=== Task details ===
What lines in the records below contain the string "that"? Copy every one.

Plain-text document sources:

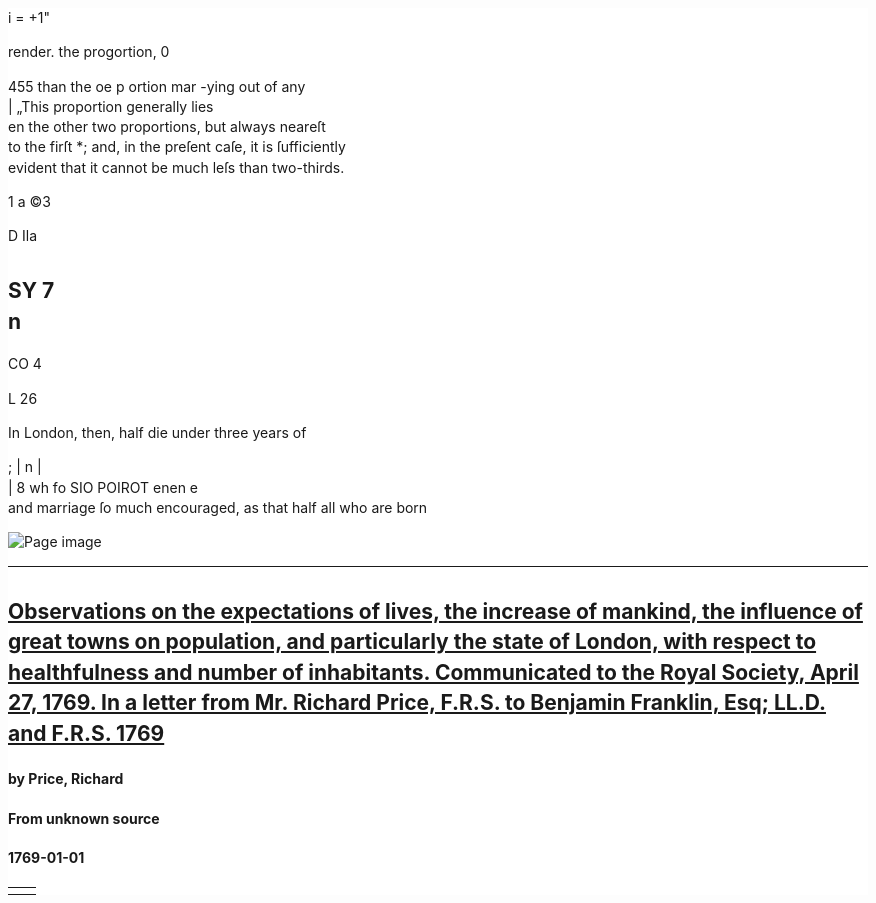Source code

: i = +1&quot;  
  
render. the progortion, 0  
  
455 than the oe p ortion mar -ying out of any  
| „This proportion generally lies  
en the other two proportions, but always neareſt  
to the firſt *; and, in the preſent caſe, it is ſufficiently  
evident that it cannot be much leſs than two-thirds.  
  
1 a ©3  
  
  
D Ila  
  
SY 7  
n  
-  
  
  
CO 4  
  
L 26  
  
In London, then, half die under three years of  
  
  
; | n |  
| 8 wh fo SIO POIROT enen e  
and marriage ſo much encouraged, as that half all who are born
</td><td style="width: 50%; max-height: 75%; margin: auto; display: block;">
<img alt="Page image" src="https://iiif.archive.org/image/iiif/2/bim_eighteenth-century_observations-on-the-expe_price-richard_1769%2Fbim_eighteenth-century_observations-on-the-expe_price-richard_1769_jp2.zip%2Fbim_eighteenth-century_observations-on-the-expe_price-richard_1769_jp2%2Fbim_eighteenth-century_observations-on-the-expe_price-richard_1769_0024.jp2/pct:17.5273390036452,16.01086956521739,54.54131227217497,61.72826086956522/!600,600/0/default.jpg"/>
</td>
</tr></table>

---

## [Observations on the expectations of lives, the increase of mankind, the influence of great towns on population, and particularly the state of London, with respect to healthfulness and number of inhabitants. Communicated to the Royal Society, April 27, 1769. In a letter from Mr. Richard Price, F.R.S. to Benjamin Franklin, Esq; LL.D. and F.R.S.  1769](https://archive.org/details/bim_eighteenth-century_observations-on-the-expe_price-richard_1769/page/n26/mode/1up?view=theater)

#### by Price, Richard

#### From unknown source

#### 1769-01-01

<table style="width: 100%;"><tr><td style="width: 50%">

=== Answer to the problem ===
evident that it cannot be much leſs than two-thirds.  
and marriage ſo much encouraged, as that half all who are born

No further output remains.